The achievement was the result of fast technology development with full government support. Capro, a chemical company that produces raw materials for nylon in South Korea, will produce and sell ammonium carbonate to end the country's heavy reliance on imported urea from China.
The aqueous urea solution decomposes nitrogen oxides, a harmful pollutant, in diesel exhaust emissions. China is a key supplier of urea, which is made by using ammonia extracted from imported coal from Australia. China stopped importing Australian coal in October 2020 in a diplomatic dispute after Australia joined the Quadrilateral Security Dialogue (Quad), a U.S.-led regional forum that includes Australia, India and Japan.
China's curbs on exports sent prices soaring in South Korea's urea market.

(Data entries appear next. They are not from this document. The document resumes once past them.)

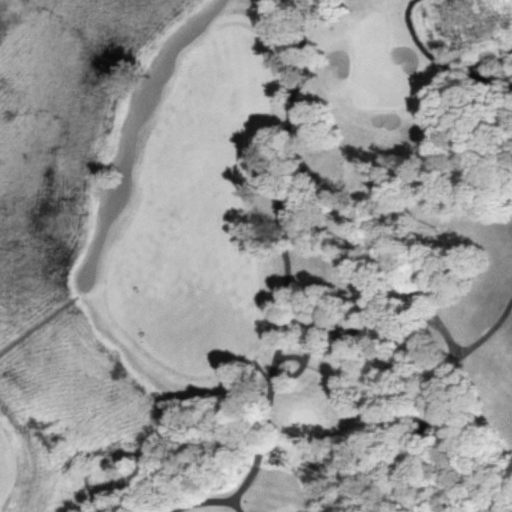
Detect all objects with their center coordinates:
road: (308, 1)
road: (376, 242)
park: (256, 256)
road: (280, 265)
road: (37, 316)
road: (442, 388)
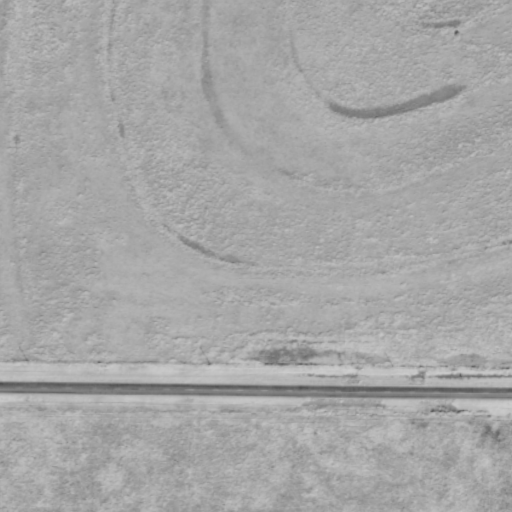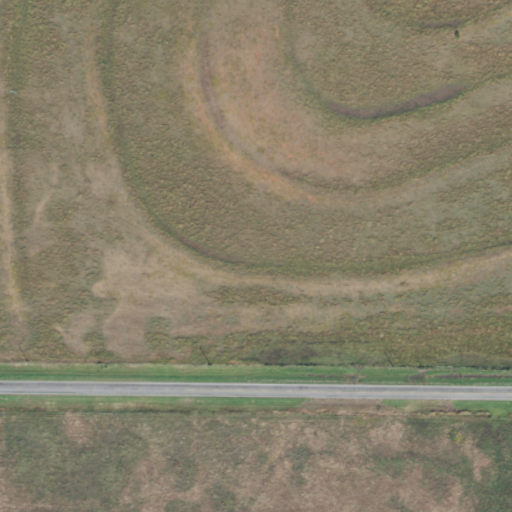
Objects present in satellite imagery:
road: (256, 391)
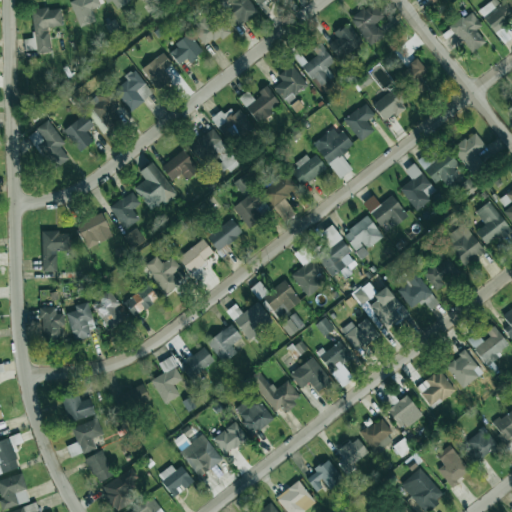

The Seoul government took special steps to prevent panic buying through the emergency purchase of urea from other countries and the comprehensive use of various diplomatic channels.
In December 2021, Capro proved that ammonium carbonate is more efficient in decomposing nitrogen oxides through an experiment conducted with a state research institute. While nitrogen oxides decompose above 300 degrees Celsius (572 Fahrenheit) using a urea solution, 120 degrees Celsius is enough with an ammonium carbonate solution. Capro won relatively quick state approval on April 22.
Capro will be able to supply about 150,000 tons of ammonium carbonate annually if mass production begins on May 1. The output may not be sufficient to fully meet South Korea's total demand, but it could significantly ease concerns over a severe shortage to be caused by China's export regulations.
Capro's production capacity has the effect of replacing imports of about 300,000 tons a year. The main buyers of ammonium carbonate are domestic power plants, steel mills, incinerator operators, and cement producers. The annual consumption of urea solutions in South Korea was estimated at about 28,000 tons in the automobile market.
Out of about ten million vehicles installed with diesel engines in South Korea, about four million sedans, sport utility vehicles and trucks are subject to European emission standards and use a diesel exhaust fluid (DEF) made with 32.5 percent urea and 67.5 percent deionized water. DEF is consumed in selective catalytic reduction (SCR) that reduces the amount of nitrogen oxides.